4. Tout cela suppose d’agir sur un dernier niveau de responsabilité pour la gauche. Dans un monde tourmenté et inquiétant, la tentation la plus immédiate est celle de la protection et du repli sur les espaces présumés plus familiers, et notamment sur les nations. Que la mondialisation telle qu’elle a été menée depuis trop longtemps soit une malédiction est une chose ; que le réseau des interdépendances qu’elle a soutenues soit un mal absolu en est une autre, qui ne découle pas nécessairement de la première.
L’élargissement des espaces d’organisation de la vie humaine est une tendance majeure de l’hominisation. Du local le plus restreint à la principauté élargie, puis à la nation, au continent et au monde : la maîtrise par les êtres humains de leur destin a gagné des territoires de plus en plus étendus. Mais cette maîtrise n’est pas égale, partout et à tout moment et nulle part elle n’est définitive. Toute avancée peut être remise en cause, si une extension territoriale ne s’adosse pas à un essor qualitatif de la maîtrise démocratique.
L’Europe a payé la première l’addition, en pensant que la rationalité des décideurs pouvait compenser le casse-tête des institutions communautaires et la faible implication des citoyens. Mais, alors qu’elle avait été un cadre majeur de politisation démocratique, la nation elle-même n’a pas échappé au même mouvement de désengagement civique et de profonde mélancolie démocratique.
La forme technocratique et financière de la mondialisation n’invalide pas le fait que les trajectoires individuelles et collectives sont aujourd’hui de plus en plus interpénétrées. Les communautés de destin ne se nouent plus au seul niveau du familial, du local ou du national, mais à celui de l’intracontinental et du planétaire. Combattre la mondialisation n’implique ni de vitupérer les interdépendances, même au nom de la souveraineté, ni de tourner le dos à la mondialité. Cela suppose au contraire de dégager cette mondialité de ce qui la corsète et l’étouffe, le dédain du commun, la tentation technocratique, le repli sur soi et l’exclusion. C’est empêcher ainsi de laisser le monopole du cosmopolitisme aux « élites » et celui d’une nation excluante à l’extrême droite.
Construire les bases humaines de la mondialité devrait être ouvertement l’horizon stratégique de la gauche. Respecter les formes territoriales plus restreintes de l’association des individus est un impératif. Considérer que leur développement passe avant toute autre considération, y compris celle du destin commun de l’humanité, est une régression. Tout esprit national conséquent doit intégrer cette évidence : les êtres humains décideront ensemble de la survie, de l’asphyxie ou de l’apocalypse.

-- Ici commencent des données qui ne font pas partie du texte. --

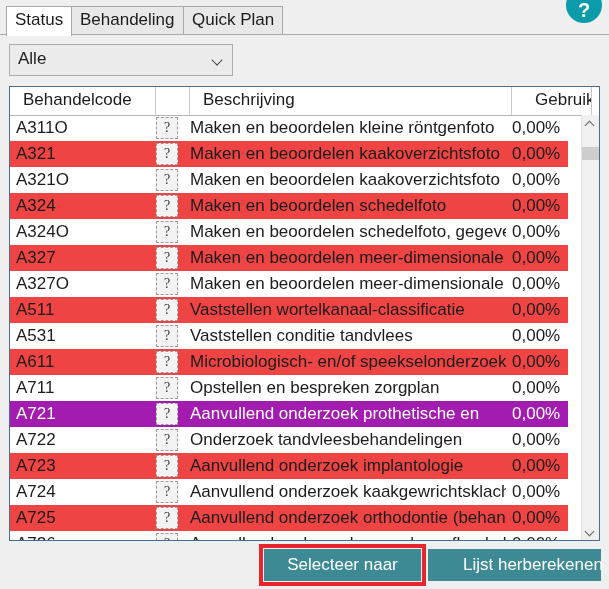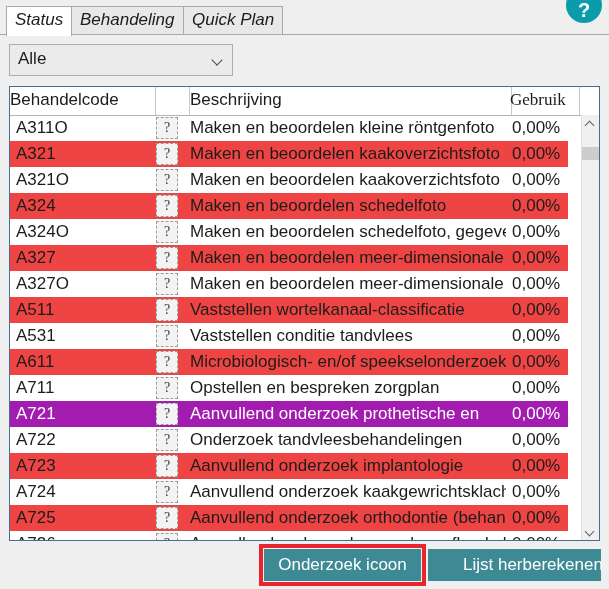--- a/index.html
+++ b/index.html
@@ -63,21 +63,20 @@
     box-sizing: border-box;
     border: 1px solid #a9a9a9;
     border-bottom: none;
     background: #e8e8e8;
     color: #1c1c1c;
     font-size: 17px;
     line-height: 26px;
     padding: 0 8px;
     white-space: nowrap;
     cursor: default;
-    font-style: italic;
   }
   .tab.active {
     background: #ffffff;
     z-index: 5;
     top: 0;
     height: 30px;
   }
 
   
   .combo {
@@ -144,21 +143,21 @@
   }
   .hcell {
     position: absolute;
     top: 0;
     height: 28px;
     box-sizing: border-box;
     border-right: 1px solid #c9c9c9;
     font-size: 17px;
     color: #1c1c1c;
     line-height: 26px;
-    padding-left: 0;
+    padding-left: 13px;
     white-space: nowrap;
     overflow: hidden;
     cursor: default;
   }
 
   
   .grid-body {
     position: absolute;
     left: 0;
     top: 28px;
@@ -344,21 +343,21 @@
   <div class="combo">
     <div class="combo-value">Alle</div>
     <div class="chev"></div>
   </div>
 
   <div class="grid-frame">
     <div class="grid-head" id="grid-head">
         <div class="hcell" style="left: 0px; width: 146px;">Behandelcode</div>
         <div class="hcell" style="left: 146px; width: 34px;"></div>
         <div class="hcell" style="left: 180px; width: 322px;">Beschrijving</div>
-        <div class="hcell" style="left: 500px; width: 70px; font-family: Liberation Serif, serif;">Gebruik</div>
+        <div class="hcell" style="left: 512px; width: 70px;">Gebruik</div>
       </div>
     <div class="grid-body" id="grid-body">
         <div class="row even" style="top: 0px;">
           <div class="cell-code">A311O</div>
           <div class="cell-icon">
             <div class="ico-q">?</div>
           </div>
           <div class="cell-desc">Maken en beoordelen kleine röntgenfoto</div>
           <div class="cell-use">0,00%</div>
         </div>
@@ -496,17 +495,17 @@
       <div class="sb-btn sb-up">
         <div class="sb-arrow"></div>
       </div>
       <div class="sb-thumb"></div>
       <div class="sb-btn sb-dn">
         <div class="sb-arrow"></div>
       </div>
     </div>
   </div>
 
-  <div class="btn" id="btn-select">Onderzoek icoon</div>
+  <div class="btn" id="btn-select">Selecteer naar</div>
   <div id="btn-select-highlight"></div>
   <div class="btn" id="btn-recalc">Lijst herberekenen</div>
 
 </div>
 
 </body></html>

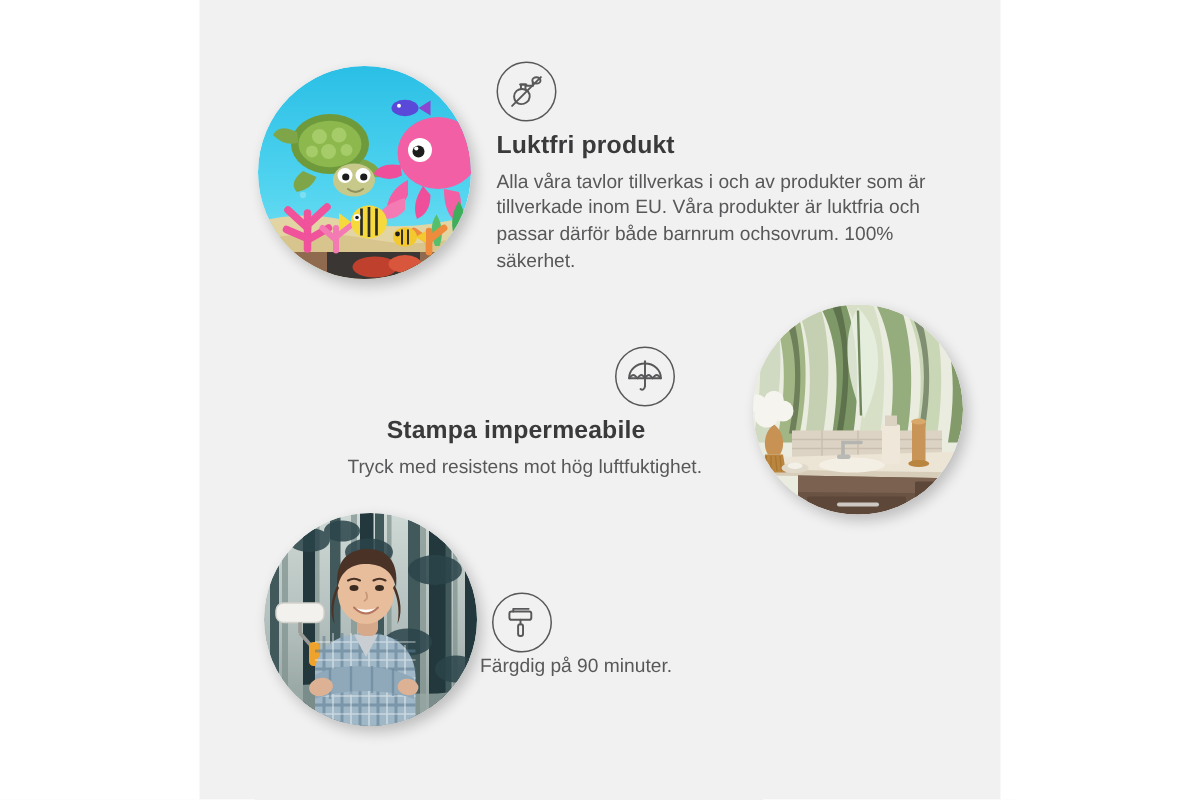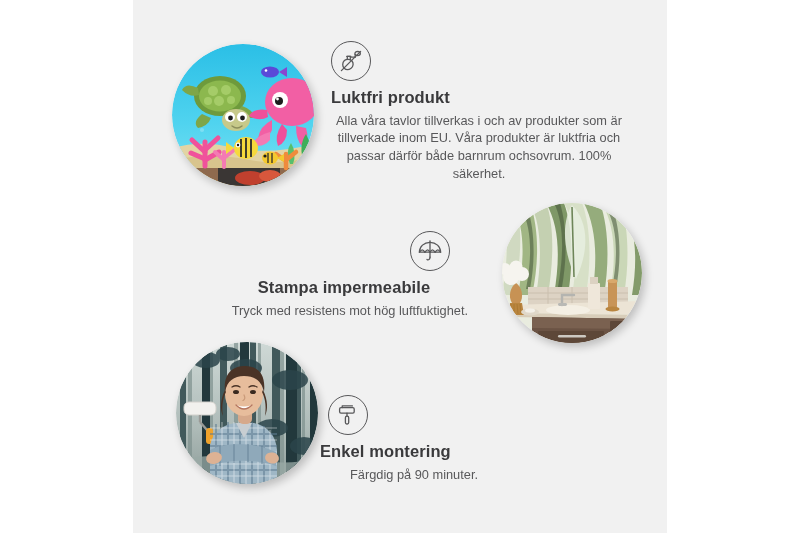--- a/index.html
+++ b/index.html
@@ -54,21 +54,20 @@
     color: #3a3a3c;
     letter-spacing: .1px;
     margin: 7px 0 4px 0;
     line-height: 1.2;
   }
   .feat-body {
     font-size: 12.8px;
     color: #58585a;
     line-height: 1.38;
     margin: 0;
-    text-align: center;
   }
 
   
   .align-left   { text-align: left; }
   .align-left   .icon-wrap { margin-left: 0; }
 
   
   #feature-odourless { left: 331px; top: 41px;  width: 296px; }
   #feature-waterproof{ left: 220px; top: 231px; width: 248px; }
   #feature-assembly  { left: 320px; top: 395px; width: 188px; }
@@ -471,16 +470,15 @@
 
         <rect x="4.6" y="5.6" width="14.6" height="5.6" rx="1.4"></rect>
 
         <path d="M7.2 5.6 L7.2 3.9 L17.4 3.9"></path>
 
         <path d="M12 11.2 L12 14.2"></path>
 
         <rect x="10.4" y="14.2" width="3.3" height="7.8" rx="1.5"></rect>
       </svg>
     </div>
-    <div class="feat-title">Enkel montering</div>
     <p class="feat-body">Färgdig på 90 minuter.</p>
   </div>
 </div>
 
 </body></html>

5. Le temps court et le temps long ne se gèrent pas selon les mêmes rythmes. L’urgence du moment est la solution du conflit ukrainien et le retour à la souveraineté pleine et entière d’un État. Mais pour qu’elle soit durable, la recherche de cette solution immédiate ne doit pas contredire les valeurs démocratiques et humanistes qui doivent la fonder. Constituer un glacis militaire autour de la Russie, alimenter la course aux armements et renforcer le poids des exécutifs serait plus qu’une erreur : ce serait une faute. Contraindre l’agresseur à renoncer à son projet est une incontournable nécessité : à la gauche de souligner l’esprit de fermeté et de mesure qui doit accompagner sa réalisation.